DKSH profitiert auch im Handel vom Renommé der Schweiz als Synonym für Genauigkeit und Verlässlichkeit. Deshalb haben Sie auch 25 Millionen Franken in die informationstechnische Infrastruktur, vornehmlich in ein Resourcenplanungssystem gesteckt. Kann man einmal ein Beispiel zitieren, was so ein ERP-System bei einem weltweiten Dienstleister für Marktexpansion leistet?
Durch die Implementation von SAP im gesamten DKSH Konzern werden alle Geschäftsprozesse der DKSH weltweit harmonisiert und standardisiert. Damit können wir unseren Herstellern und Kunden gleichermassen identische Systeme und Qualitätsstandards in allen Ländern der DKSH Gruppe anzubieten. Unsere Geschäftspartner wünschen sich heute standardisierte Informationsrückflüsse aus den Märkten bezüglich Konsumverhalten und Kundenbedürfnissen. Diese Informationen helfen ihnen, ihr Geschäft erfolgreicher und effizienter zu betreiben. Sie können jedoch nur durch eine ausgeklügelte IT-Infrastruktur bereitgestellt werden. Die CHF 25 Millionen sind in etwa die jährlich wiederkehrenden Investitionen in unsere IT Systeme ? um eine der grössten SAP Installationen in Asien ? auf dem neuesten Stand zu halten.
Der Gesprächspartner
Jörg W. Wolle ist CEO und Delegierter des Verwaltungsrats der DKSH Gruppe, die im Juni 2002 aus dem Zusammenschluss der Asienaktivitäten von Diethelm Keller mit SiberHegner entstand. Zuvor war er seit 2000 in derselben Funktion für SiberHegner tätig. Von 1991 bis 1995 war Jörg Wolle als Direktor Marketing und Verkauf von SiberHegner in Hong Kong und wurde 1995 in die Konzernleitung von SiberHegner nach Zürich berufen. Jörg Wolle ist profunder Kenner der asiatischen Märkte und Honorar-Professor für Interkulturelle Kommunikation an der Fachhochschule Zwickau.
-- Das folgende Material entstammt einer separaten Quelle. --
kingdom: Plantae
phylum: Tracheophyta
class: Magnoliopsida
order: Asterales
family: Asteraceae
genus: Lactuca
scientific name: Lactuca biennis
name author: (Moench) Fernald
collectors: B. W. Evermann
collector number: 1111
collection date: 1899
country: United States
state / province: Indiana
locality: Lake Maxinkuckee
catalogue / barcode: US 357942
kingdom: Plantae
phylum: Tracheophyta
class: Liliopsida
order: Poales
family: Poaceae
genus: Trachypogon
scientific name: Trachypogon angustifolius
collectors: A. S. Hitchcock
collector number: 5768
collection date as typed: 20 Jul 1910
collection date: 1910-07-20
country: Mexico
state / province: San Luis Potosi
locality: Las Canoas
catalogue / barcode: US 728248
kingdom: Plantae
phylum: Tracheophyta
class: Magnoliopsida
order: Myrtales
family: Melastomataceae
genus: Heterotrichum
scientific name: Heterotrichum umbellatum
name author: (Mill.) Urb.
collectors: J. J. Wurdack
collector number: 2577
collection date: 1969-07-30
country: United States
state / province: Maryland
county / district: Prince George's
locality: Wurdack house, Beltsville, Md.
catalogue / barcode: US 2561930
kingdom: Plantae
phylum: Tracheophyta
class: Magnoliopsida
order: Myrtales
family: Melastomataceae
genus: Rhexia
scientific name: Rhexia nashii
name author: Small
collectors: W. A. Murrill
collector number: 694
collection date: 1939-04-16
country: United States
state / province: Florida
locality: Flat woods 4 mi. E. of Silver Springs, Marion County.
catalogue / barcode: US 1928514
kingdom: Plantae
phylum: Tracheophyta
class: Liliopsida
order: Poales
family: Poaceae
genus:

Er ist Mitglied des Präsidiums des Ostasiatischen Vereins, des Verbands der deutschsprachigen Asienwirtschaft und Verwaltungsratsmitglied der Diethelm Keller Holding. Von 2006 bis 2009 war er Mitglied des Verwaltungsrats der UBS. Jörg Wolle, 52, ist promovierter Maschinenbauingenieur und Schweizer Staatsangehöriger.
Die Unternehmung
DKSH ist das führende Unternehmen im Bereich Market Expansion Services mit Schwerpunkt Asien, ein Dienstleister, der anderen Unternehmen und Marken hilft, in neuen oder bereits existierenden Märkten zu expandieren. Mit 560 Niederlassungen in 35 Ländern ? 20 davon in Europa und in Nord- und Südamerika ? und 21?000 Mitarbeitern, ist DKSH bezogen auf Umsatz und Mitarbeiterzahl eine der zwanzig grössten Schweizer Firmen. Im Geschäftsjahr 2009 hat die DKSH einen Gesamtumsatz von 8?600 Mio. Schweizer Franken erwirtschaftet. Die Geschäftsaktivitäten sind in vier Business Units gegliedert: Consumer Goods, Healthcare, Performance Materials und Technology. Das Unternehmen offeriert alle erdenklichen Kombinationen von Sourcing, Marketing, Verkauf, Vertrieb und After-Sales Service in einer gut eingespielten Infrastruktur vor Ort. DKSH ist ein ist Schweizer Unternehmen mit Hauptsitz in Zürich.